Upper Dipper may or may not be regraded this year.  In addition of the new HSQ, Some of the other improvements planned for this summer are;  Installation of the summit wind tower, The cutting of 3 more lift accessed mountain biking trails, they already started on the first one,   and a new timing/warming building at the base of the training hill.


----------



## thetrailboss (Jun 10, 2011)

Masskier said:


> Upper Dipper may or may not be regraded this year. In addition of the new HSQ, Some of the other improvements planned for this summer are; Installation of the summit wind tower, The cutting of 3 more lift accessed mountain biking trails, they already started on the first one, and a new timing/warming building at the base of the training hill.


 
The timing hut has seen better days.  Good improvements otherwise.


----------



## kingdom-tele (Jun 10, 2011)

from_the_NEK said:


> Other "improvements" ? :razz:



NEK

isn't that area getting small "improvements" every year anyway:grin:


----------



## from_the_NEK (Jun 10, 2011)

kingdom-tele said:


> NEK
> 
> isn't that area getting small "improvements" every year anyway:grin:



Shhhh!  :lol:

And yes that map was just a doodle i did in Google Earth.

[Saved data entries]
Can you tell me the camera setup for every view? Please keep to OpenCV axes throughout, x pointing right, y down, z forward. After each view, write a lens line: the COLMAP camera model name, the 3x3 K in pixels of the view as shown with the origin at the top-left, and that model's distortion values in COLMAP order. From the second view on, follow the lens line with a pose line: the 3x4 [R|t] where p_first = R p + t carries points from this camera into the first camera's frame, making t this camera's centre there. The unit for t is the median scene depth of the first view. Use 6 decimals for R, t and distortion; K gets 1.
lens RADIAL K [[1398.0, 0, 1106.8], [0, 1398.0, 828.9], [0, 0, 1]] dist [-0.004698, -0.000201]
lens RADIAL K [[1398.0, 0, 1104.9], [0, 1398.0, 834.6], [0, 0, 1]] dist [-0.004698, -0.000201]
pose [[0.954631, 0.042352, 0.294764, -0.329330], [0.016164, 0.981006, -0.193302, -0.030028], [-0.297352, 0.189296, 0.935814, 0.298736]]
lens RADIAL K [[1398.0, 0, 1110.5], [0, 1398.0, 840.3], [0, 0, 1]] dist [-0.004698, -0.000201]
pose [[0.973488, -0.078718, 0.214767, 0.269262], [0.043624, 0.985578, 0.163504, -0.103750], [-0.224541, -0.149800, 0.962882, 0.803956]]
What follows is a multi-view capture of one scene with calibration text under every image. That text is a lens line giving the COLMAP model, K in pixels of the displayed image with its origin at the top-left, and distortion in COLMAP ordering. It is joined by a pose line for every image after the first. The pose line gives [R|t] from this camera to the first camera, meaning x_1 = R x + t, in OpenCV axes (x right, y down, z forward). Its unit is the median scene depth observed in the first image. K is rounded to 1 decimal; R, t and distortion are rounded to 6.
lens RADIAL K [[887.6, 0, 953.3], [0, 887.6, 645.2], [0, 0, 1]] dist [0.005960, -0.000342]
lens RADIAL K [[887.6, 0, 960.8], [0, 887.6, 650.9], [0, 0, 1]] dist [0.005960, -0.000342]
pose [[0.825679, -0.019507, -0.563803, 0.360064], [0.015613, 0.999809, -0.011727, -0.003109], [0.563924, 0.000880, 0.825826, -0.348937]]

WORK INSTRUCTION 1.
Answer these questions from the forum thread:
(a) How many more lift-accessed mountain biking trails are planned for cutting?
(b) What does thetrailboss say about the timing hut?
(c) In what program was the map made?
WORK INSTRUCTION 2. Return the forum thread word for word from "## thetrailboss (Jun" to "Good improvements otherwise.".
WORK INSTRUCTION 3. Resume the forum thread, picking up after its last line.
These rows are separate material, apart from the forum thread.

WRITTEN ANSWER 1.
(a) Three.
(b) It has seen better days.
(c) Google Earth.

WRITTEN ANSWER 2.
## thetrailboss (Jun 10, 2011)

Masskier said:


> Upper Dipper may or may not be regraded this year. In addition of the new HSQ, Some of the other improvements planned for this summer are; Installation of the summit wind tower, The cutting of 3 more lift accessed mountain biking trails, they already started on the first one, and a new timing/warming building at the base of the training hill.


 
The timing hut has seen better days.  Good improvements otherwise.

WRITTEN ANSWER 3.
Additionally the layout of trails on that old expansion plan trail boss posted makes no sense given the terrain that is over there. It looks like someone just slapped some lines on the trail map and said "we might do something over here".


----------



## DoublePlanker (Jun 10, 2011)

from_the_NEK said:


> Shhhh!  :lol:
> 
> And yes that map was just a doodle i did in Google Earth.
> Additionally the layout of trails on that old expansion plan trail boss posted makes no sense given the terrain that is over there. It looks like someone just slapped some lines on the trail map and said "we might do something over here".



That's a HSP you drew, right?   High speed poma.  I would like some nice narrow trails.


----------



## from_the_NEK (Jun 10, 2011)

DoublePlanker said:


> That's a HSP you drew, right?   High speed poma.  I would like some nice narrow trails.



I was thinking more along the lines of Tram. That lift line is over 5000' long which is a bit long for a surface lift. Only trails are around the perifery of the bowl, a couple connectors, and the lift line itself. The rest is all glades.


----------



## Masskier (Jun 10, 2011)

Oh,  I meant to mention that unlike the Sherburne express the new HSQ will have a footrest.


----------



## Zand (Jun 11, 2011)

Masskier said:


> Oh,  I meant to mention that unlike the Sherburne express the new HSQ will have a footrest.



Can it have some kind of padding for a backrest too? And a bar that will stay down unlike Willoughby?


----------



## kingdom-tele (Jun 12, 2011)

from_the_NEK said:


> I was thinking more along the lines of Tram. That lift line is over 5000' long which is a bit long for a surface lift. Only trails are around the perifery of the bowl, a couple connectors, and the lift line itself. The rest is all glades.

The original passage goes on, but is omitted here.